*TRY IT*. When the word "linecap" appears in a line of the data below, list that line.

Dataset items
Start of Block

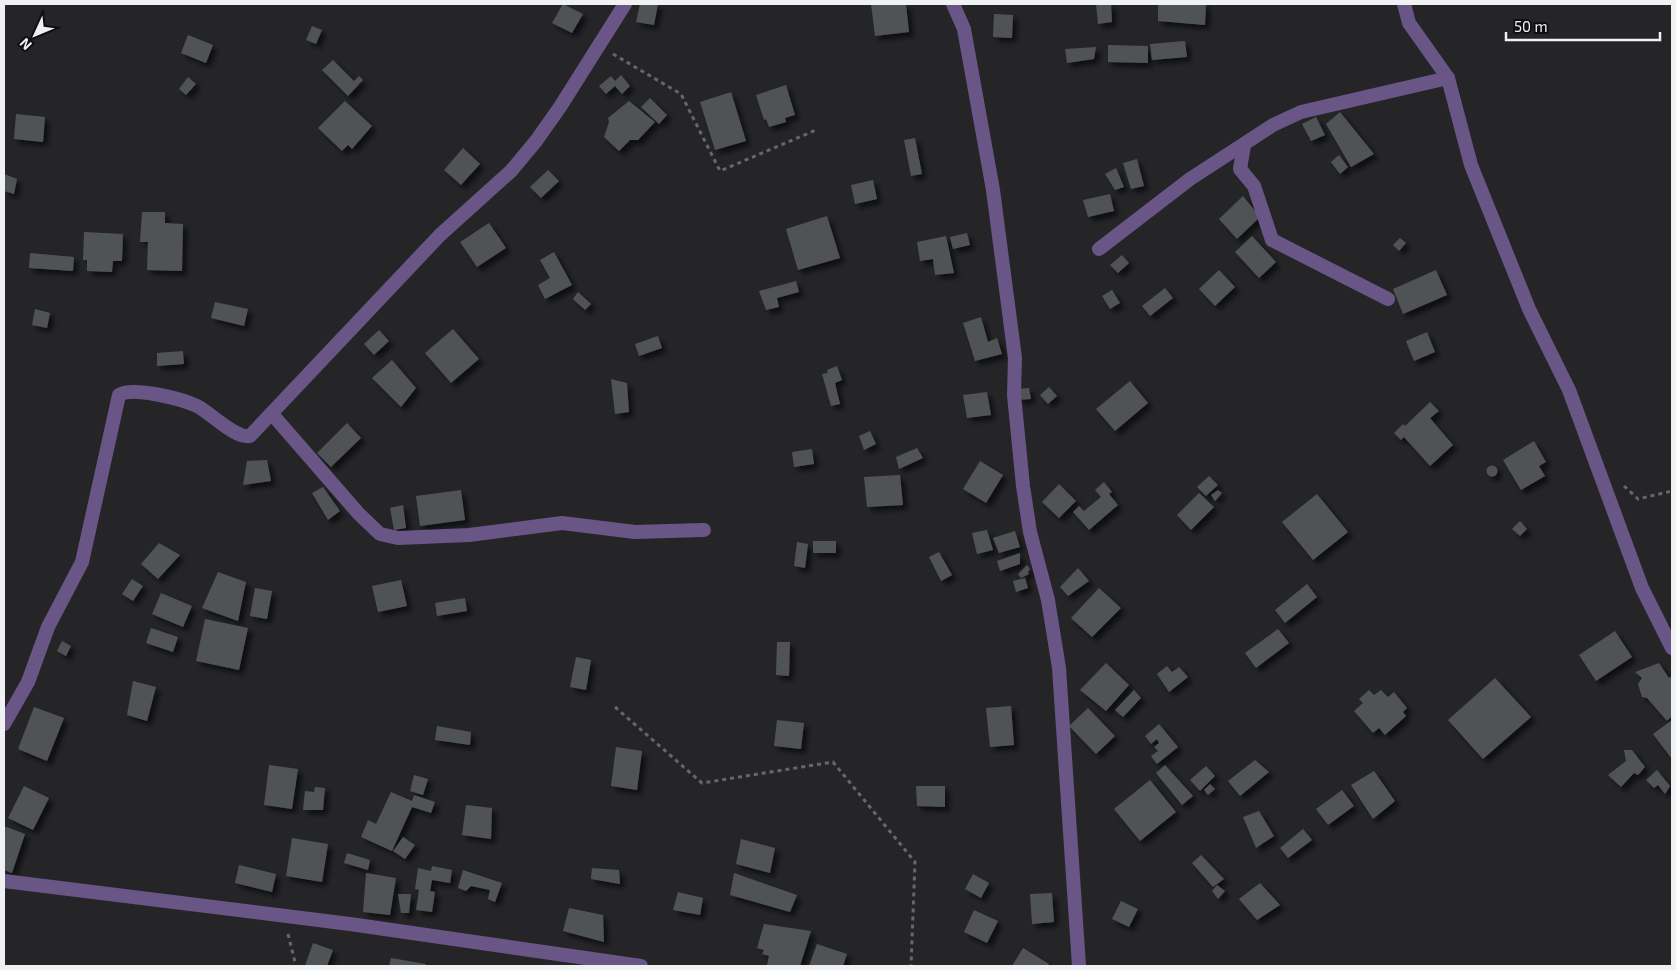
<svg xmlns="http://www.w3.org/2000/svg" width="1676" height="970" font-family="'Exo 2',sans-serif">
<defs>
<filter id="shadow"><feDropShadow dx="4.5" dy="4.5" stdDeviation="2.5" flood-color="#0009"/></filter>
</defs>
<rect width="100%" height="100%" fill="#252528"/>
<g fill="#505355" filter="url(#shadow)">
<path d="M563 4 583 14 572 33 552 23Z"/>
<path d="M640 4H658L654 25 636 22Z"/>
<path d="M871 4H906L909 32 875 36Z"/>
<path d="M1096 4H1111L1112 22 1098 24Z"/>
<path d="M1158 4H1206L1205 25 1158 21Z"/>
<path d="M994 14 1013 15 1012 38 993 37Z"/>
<path d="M312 26 322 30 316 44 306 40Z"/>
<path d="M188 35 213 45 206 63 181 53Z"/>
<path d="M1185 41 1187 57 1152 60 1150 44Z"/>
<path d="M1108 45 1148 46V63L1108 62Z"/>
<path d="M1096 47 1094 59 1067 63 1065 49Z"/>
<path d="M333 60 354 81 359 76 363 80 348 96 322 70Z"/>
<path d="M621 75 630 86 622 94 615 86 606 94 599 86 611 76 615 81Z"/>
<path d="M188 77 196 84 186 95 179 89Z"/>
<path d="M786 85 795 115 785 118 786 122 769 127 766 119 764 120 756 95Z"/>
<path d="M731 92 746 141 715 150 700 102Z"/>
<path d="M650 98 667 115 659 124 641 107Z"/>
<path d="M345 101 372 126 352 149 348 145 342 151 318 128Z"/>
<path d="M629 101 655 122 638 140H630L619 151 604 137 609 122 608 118Z"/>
<path d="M1340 112 1374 154 1351 167 1326 124Z"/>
<path d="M16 114 45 117 43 142 14 139Z"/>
<path d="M1316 117 1325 135 1311 141 1302 124Z"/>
<path d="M915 138 922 174 911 176 904 140Z"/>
<path d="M463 148 480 164 461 185 444 170Z"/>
<path d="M1339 155 1348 167 1340 174 1331 162Z"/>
<path d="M1137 159 1144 186 1131 189 1123 163Z"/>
<path d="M1116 168 1124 187 1115 190 1105 174Z"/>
<path d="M548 170 559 181 541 198 530 187Z"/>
<path d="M4 174 17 179 14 194 4 191Z"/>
<path d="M873 180 877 199 855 204 851 185Z"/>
<path d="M1110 194 1114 211 1088 217 1083 200Z"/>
<path d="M1243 196 1260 217 1237 239 1219 219Z"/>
<path d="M142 212H165V223L183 224 182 271 147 270 148 242H140Z"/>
<path d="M827 216 840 258 798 270 786 229Z"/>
<path d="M489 223 506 248 477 267 460 242Z"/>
<path d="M84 232 123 234 122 261H113L112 272 87 271V260H83Z"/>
<path d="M967 233 970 245 953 249 950 237Z"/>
<path d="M946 236 954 273 935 275 933 259 920 261 917 242Z"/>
<path d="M1252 236 1276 262 1259 278 1235 252Z"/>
<path d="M1400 238 1406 243 1399 251 1393 245Z"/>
<path d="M554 252 572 285 545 299 538 285 550 278 540 260Z"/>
<path d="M30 253 74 257 73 271 29 268Z"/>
<path d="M1122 255 1129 263 1118 273 1110 265Z"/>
<path d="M1219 270 1235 287 1215 306 1199 289Z"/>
<path d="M1436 270 1447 295 1403 314 1393 289Z"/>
<path d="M796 281 799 292 777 298 779 307 766 310 759 291Z"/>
<path d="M1165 288 1173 298 1150 316 1142 306Z"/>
<path d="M1112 290 1120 303 1110 309 1102 296Z"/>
<path d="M578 292 591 304 585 310 573 299Z"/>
<path d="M215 302 248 309 244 326 211 318Z"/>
<path d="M35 309 50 313 47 328 32 325Z"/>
<path d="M981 317 988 342 997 338 1002 354 975 361 963 323Z"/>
<path d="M453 329 479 359 451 383 425 353Z"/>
<path d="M379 330 389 341 374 355 364 344Z"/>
<path d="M1427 332 1435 352 1414 361 1406 341Z"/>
<path d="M658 336 662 348 639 356 635 344Z"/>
<path d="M183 351 184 364 157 366V353Z"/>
<path d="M392 360 416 388 401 407 372 378Z"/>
<path d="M837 366 842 380 835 383 840 404 831 406 822 374 828 373 827 370Z"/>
<path d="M611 379 627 383 629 412 615 414Z"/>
<path d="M1130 381 1148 403 1115 431 1096 409Z"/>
<path d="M1049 387 1057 396 1048 404 1040 395Z"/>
<path d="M1029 388 1031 399 1018 400 1017 389Z"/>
<path d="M987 392 991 415 967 418 963 395Z"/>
<path d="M1430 402 1439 411 1430 418 1453 445 1430 466 1404 437 1401 440 1394 433 1403 424 1405 426Z"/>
<path d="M347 423 361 438 331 467 317 453Z"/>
<path d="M870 431 876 444 864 450 859 436Z"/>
<path d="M1534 441 1546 462 1539 466 1545 476 1521 490 1503 460Z"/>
<path d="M917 448 923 458 899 469 896 457Z"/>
<path d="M812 449 814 464 794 467 792 452Z"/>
<path d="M267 460 271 481 243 485 247 461Z"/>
<path d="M980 461 1003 475 986 503 963 489Z"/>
<circle cx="1492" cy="471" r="5.5"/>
<path d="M900 475 903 505 867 507 864 477Z"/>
<path d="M1209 476 1218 485 1206 496 1197 487Z"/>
<path d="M1104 482 1112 492 1109 494 1118 505 1089 530 1073 512 1079 506 1084 511 1101 497 1095 490Z"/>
<path d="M1059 484 1076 501 1059 518 1042 502Z"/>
<path d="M323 487 340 511 328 520 312 493Z"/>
<path d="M461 490 465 520 420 526 416 496Z"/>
<path d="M1218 490 1222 493 1215 501 1211 495Z"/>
<path d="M1199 493 1214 507 1191 530 1177 515Z"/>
<path d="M1317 494 1348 532 1313 560 1282 522Z"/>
<path d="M403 505 406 528 394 530 390 508Z"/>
<path d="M1520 521 1527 529 1520 536 1512 529Z"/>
<path d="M987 530 993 550 977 554 972 533Z"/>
<path d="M1015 531 1020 547 999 553 993 538Z"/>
<rect x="813" y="541" width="23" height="12"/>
<path d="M797 542 808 544 805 568 794 566Z"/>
<path d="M159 543 180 555 158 579 141 564Z"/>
<path d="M939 552 952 575 941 581 929 557Z"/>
<path d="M1020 553V564L1000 571 997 561Z"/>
<path d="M1027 565 1030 569 1028 572 1029 574 1021 578 1018 574Z"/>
<path d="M1078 568 1089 581 1068 596 1060 587Z"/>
<path d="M218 572 246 582 238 621 202 608Z"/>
<path d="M1025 578 1028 588 1016 592 1013 581Z"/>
<path d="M132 579 143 586 133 601 122 594Z"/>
<path d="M401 580 407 606 378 612 372 586Z"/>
<path d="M1307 584 1317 597 1285 623 1275 610Z"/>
<path d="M255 588 272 591 267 619 250 616Z"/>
<path d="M1099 588 1121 608 1092 637 1071 618Z"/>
<path d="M161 593 192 606 183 627 152 614Z"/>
<path d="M465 598 467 611 437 616 435 603Z"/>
<path d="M205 619 248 628 239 670 196 661Z"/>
<path d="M151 628 178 637 173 652 146 643Z"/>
<path d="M1278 629 1289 643 1256 668 1245 653Z"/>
<path d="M1615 631 1632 657 1596 681 1579 655Z"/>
<path d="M62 641 71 646 66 656 57 651Z"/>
<path d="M777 642H790L789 676 776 675Z"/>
<path d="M576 657 591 660 586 690 570 687Z"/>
<path d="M1106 663 1129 685 1106 711 1080 690Z"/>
<path d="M1659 663 1669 678 1672 676V716L1667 721 1647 698 1642 697 1638 684 1642 678 1635 672Z"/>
<path d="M1167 666 1172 672 1179 667 1188 677 1169 692 1157 674Z"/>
<path d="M1495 678 1531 717 1483 759 1448 720Z"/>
<path d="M133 681 156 687 147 721 127 715Z"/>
<path d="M1134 690 1141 698 1123 717 1115 710Z"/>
<path d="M1369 690 1374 695 1381 690 1388 697 1394 692 1407 708 1403 712 1406 716 1385 735 1379 728 1373 733 1354 711 1363 703 1359 699Z"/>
<path d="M1011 706 1014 745 990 747 986 708Z"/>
<path d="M34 707 64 718 47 761 18 749Z"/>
<path d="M1088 708 1115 736 1096 754 1069 726Z"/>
<path d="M777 720 804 723 801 749 774 746Z"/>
<path d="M1672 720V759L1653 734Z"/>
<path d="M1159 724 1178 747 1157 764 1151 756 1158 751 1154 747 1159 743 1157 739 1151 744 1145 736Z"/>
<path d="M437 726 471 732 470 745 435 740Z"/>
<path d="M616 747 642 751 637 790 611 786Z"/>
<path d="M1624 750H1632L1645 767 1638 775 1634 773 1621 787 1608 775 1626 761Z"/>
<path d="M1255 760 1269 772 1240 796 1228 781Z"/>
<path d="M269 765 298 769 292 809 264 805Z"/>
<path d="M1165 765 1193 796 1182 805 1156 773Z"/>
<path d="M1206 766 1215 776 1200 791 1190 780Z"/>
<path d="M1657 770 1670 786 1665 794 1658 785 1654 788 1646 780Z"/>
<path d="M1374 771 1395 801 1373 819 1351 785Z"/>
<path d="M414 775 428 779 423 795 410 791Z"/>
<path d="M1150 780 1176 812 1140 841 1114 809Z"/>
<path d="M1210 784 1215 789 1208 795 1204 790Z"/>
<path d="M24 786 49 798 33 830 8 818Z"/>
<path d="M916 786H945V807L917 806Z"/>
<path d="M315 787 325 788 323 810H303L305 791 314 792Z"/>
<path d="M1342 790 1354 806 1328 825 1316 809Z"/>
<path d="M391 792 412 801 414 795 435 802 431 813 412 807 392 851 361 837 368 820 376 824Z"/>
<path d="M466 805 492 808 491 839 462 835Z"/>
<path d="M1259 811 1274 836 1256 848 1243 817Z"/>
<path d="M4 826 25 834 12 873 4 870Z"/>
<path d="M1303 829 1312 840 1288 858 1280 848Z"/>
<path d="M403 837 415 845 405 859 393 851Z"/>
<path d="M292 838 328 844 322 882 286 876Z"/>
<path d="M741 839 775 848 770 873 736 864Z"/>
<path d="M347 853 370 860 368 870 344 863Z"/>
<path d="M1201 855 1224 879 1213 887 1192 863Z"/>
<path d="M239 865 276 874 272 892 235 883Z"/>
<path d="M432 866 452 870 450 883 432 880 430 891 435 892 432 912 416 910 419 890 415 889 418 868 431 871Z"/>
<path d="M592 868 619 870 620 884 591 879Z"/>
<path d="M463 870 502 883 495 902 488 899 490 890 471 886 466 891 458 888Z"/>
<path d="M366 873 396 878 390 915 363 912Z"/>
<path d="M734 873 797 895 790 912 730 895Z"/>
<path d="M973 874 989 883 981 898 965 889Z"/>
<path d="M1260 883 1280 905 1257 920 1239 899Z"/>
<path d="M1217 885 1225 891 1218 899 1212 891Z"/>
<path d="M678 892 703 898 700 915 673 910Z"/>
<path d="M1052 893 1054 922 1032 924 1030 894Z"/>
<path d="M398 894H411L409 913H401Z"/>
<path d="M1121 901 1138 909 1129 927 1112 919Z"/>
<path d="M569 908 603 915 604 942 563 931Z"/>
<path d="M974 910 998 921 987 943 964 932Z"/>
<path d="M764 924 811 931 800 966 767 965 769 956 762 954 764 950 757 948Z"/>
<path d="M313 943 333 950 327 966H305Z"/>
<path d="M817 944 847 954 843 966H809Z"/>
<path d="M1023 948 1049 964 1047 966H1012Z"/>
<path d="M391 958 426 964V966H389Z"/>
</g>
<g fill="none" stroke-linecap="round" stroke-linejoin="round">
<g stroke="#67676a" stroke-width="3" stroke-dasharray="4 4" stroke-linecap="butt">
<path d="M613 54 681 94 720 171 816 130"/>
<path d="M1624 486 1638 499 1672 491"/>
<path d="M615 707 702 783 833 762 915 862 911 966"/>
<path d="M288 934 296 966"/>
</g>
<path stroke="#695687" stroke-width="14" d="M1244 145 1240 169 1254 186 1272 240 1388 299"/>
<g stroke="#695687" stroke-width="14">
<path d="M953 4 964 29 993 190 1015 358 1014 395 1023 486 1030 532 1048 600 1059 668 1079 966"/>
<path d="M1404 4 1409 23 1448 78 1471 165 1529 309 1569 390 1642 588 1672 648"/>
<path d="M1099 249 1190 179 1273 125 1301 112 1448 78"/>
<path d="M272 414 359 514 380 534 398 538 469 535 562 523 635 532 704 530"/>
<path d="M4 724 28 682 48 627 82 562 119 395C132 386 182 399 197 406 211 413 235 439 250 436L440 235 511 171 536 141 560 107 625 4"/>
<path d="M4 881 350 924 641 966"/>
</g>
</g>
<rect width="1676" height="970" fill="none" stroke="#f0f1f3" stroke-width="10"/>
<g transform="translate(35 35) rotate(226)" stroke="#0e0f10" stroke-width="4" paint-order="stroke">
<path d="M0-4L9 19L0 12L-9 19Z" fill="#f0f1f3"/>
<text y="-8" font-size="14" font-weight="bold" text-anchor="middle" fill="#f0f1f3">N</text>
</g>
<path d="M1506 32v8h154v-8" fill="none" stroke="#f0f1f3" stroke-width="2.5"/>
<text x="1514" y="32" font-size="15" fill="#f0f1f3" stroke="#0e0f10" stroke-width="4" paint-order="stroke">50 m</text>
</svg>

End of Block

*FINISHED TASK*.
<g fill="none" stroke-linecap="round" stroke-linejoin="round">
<g stroke="#67676a" stroke-width="3" stroke-dasharray="4 4" stroke-linecap="butt">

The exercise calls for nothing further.